*WHAT THE EXERCISE ASKS:*
Match the word "ring". Return each line of the data below where it appears.

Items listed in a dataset
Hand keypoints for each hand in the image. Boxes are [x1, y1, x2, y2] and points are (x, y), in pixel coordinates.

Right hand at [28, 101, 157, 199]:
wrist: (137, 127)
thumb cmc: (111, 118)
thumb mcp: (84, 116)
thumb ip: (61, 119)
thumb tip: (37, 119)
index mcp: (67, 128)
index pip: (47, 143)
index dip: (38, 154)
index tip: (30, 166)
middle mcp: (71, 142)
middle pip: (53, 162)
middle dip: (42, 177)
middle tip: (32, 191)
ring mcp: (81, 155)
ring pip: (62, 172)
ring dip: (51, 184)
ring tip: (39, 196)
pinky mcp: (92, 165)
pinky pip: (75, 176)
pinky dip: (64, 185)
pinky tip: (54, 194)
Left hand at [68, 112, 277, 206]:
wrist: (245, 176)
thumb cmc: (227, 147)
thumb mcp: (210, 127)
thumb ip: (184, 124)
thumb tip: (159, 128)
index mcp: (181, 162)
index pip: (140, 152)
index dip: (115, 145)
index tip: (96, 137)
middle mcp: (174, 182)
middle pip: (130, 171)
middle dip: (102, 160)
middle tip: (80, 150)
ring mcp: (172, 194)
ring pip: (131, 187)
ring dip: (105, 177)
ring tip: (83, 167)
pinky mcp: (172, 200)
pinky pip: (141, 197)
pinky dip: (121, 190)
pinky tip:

*OUTPUT:*
ring mcp: (81, 155)
ring pip: (62, 172)
ring dip: (51, 184)
ring tip: (39, 196)
ring mcp: (172, 194)
ring pip: (131, 187)
ring dip: (105, 177)
ring tip: (83, 167)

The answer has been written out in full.